Die Sanierung des wichtigen Bahnkorridors zwischen Hamburg und Berlin verzögert sich erheblich. Wochenlanger Frost und Schnee machen den Bauarbeitern seit Ende Dezember zu schaffen. Die Bahn spricht vom stärksten Wintereinbruch seit über 15 Jahren. Eine Wiederinbetriebnahme wie geplant Ende April ist damit vom Tisch.

Spur nach Berlin noch nicht frei

Der tiefe Winter hat die ambitionierten Pläne der Bahn für die Strecke Hamburg-Berlin über den Haufen geworfen. Wochenlang konnten Arbeiten wegen Eis und Schnee nicht durchgeführt werden. Jetzt steht eine Verschiebung des Eröffnungstermins fest.

Schnee und Eis stoppen Fortschritt
Die eisigen Temperaturen machten vielerorts die Arbeit unmöglich. „Mit dem stärksten Wintereinbruch seit mehr als 15 Jahren“, so ein Sprecher von InfraGO, dem Infrastrukturbetreiber, seien die Arbeiten ab Ende Dezember zum Erliegen gekommen. Das Verlegen von Kabeln für Signal- und Stellwerkstechnik war wegen vereister Kanäle nicht möglich. Teilweise reicht der Bodenfrost bis zu 70 Zentimeter tief. Auch an Oberleitungen, Weichenantrieben und Signalanlagen konnten keine Fortschritte erzielt werden.

Neue Zeitplanung nötig
Sobald der Boden aufgetaut ist, sollen die verschobenen Arbeiten neu koordiniert werden. Mehr Personal soll zum Einsatz kommen, sobald die Temperaturen es zulassen. Ein neues Konzept für die Inbetriebnahme soll bis zum 13. März vorliegen. Ziel sei eine verträgliche Lösung für Reisende und den Güterverkehr.
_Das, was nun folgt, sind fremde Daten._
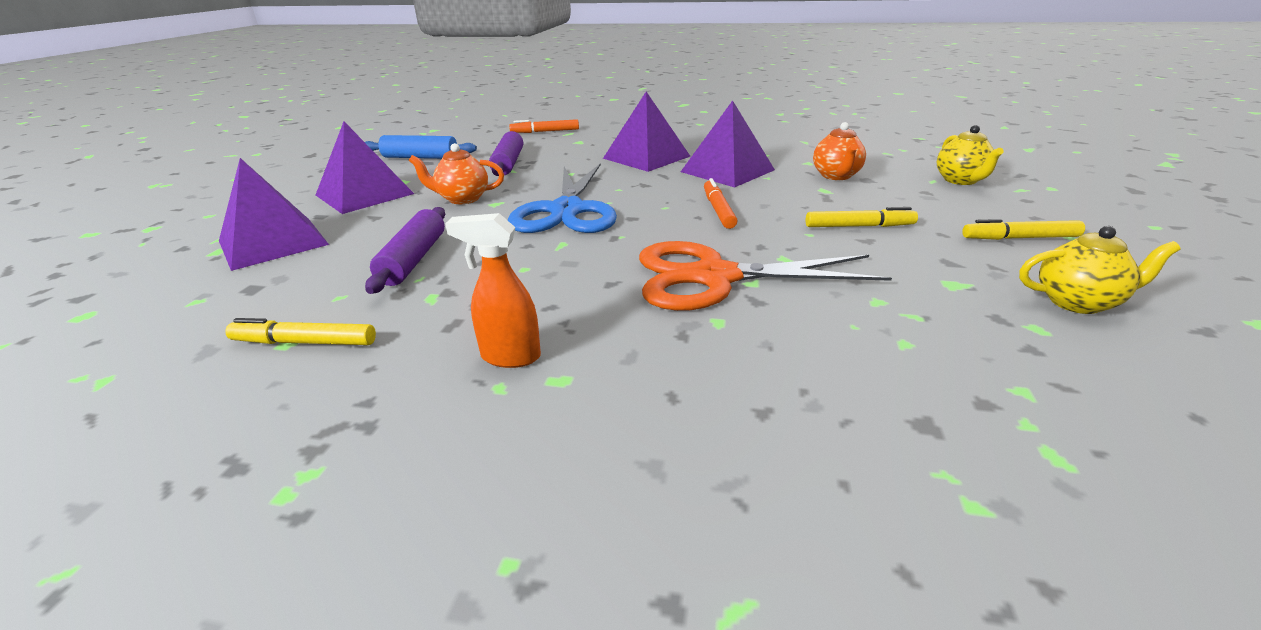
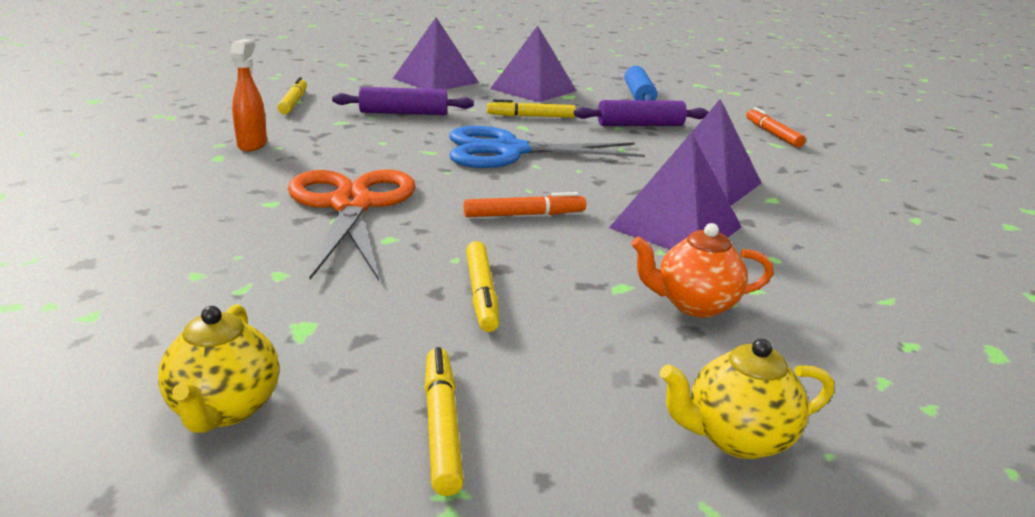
camera: 80 degrees right, 5 degrees down
(462, 199) = (531, 116): orange teapot -> yellow marker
Kollision mit Großbaustellen möglich
Die Bahn weist auf mögliche „Wechselwirkungen“ mit den geplanten, umfangreichen Sanierungsarbeiten auf der Strecke Hamburg-Hannover ab 1. Mai hin. Diese müssten bei der Anpassung des Zeitplans für die Strecke nach Berlin ebenfalls berücksichtigt werden, damit die Umleitungskonzepte weiterhin funktionieren.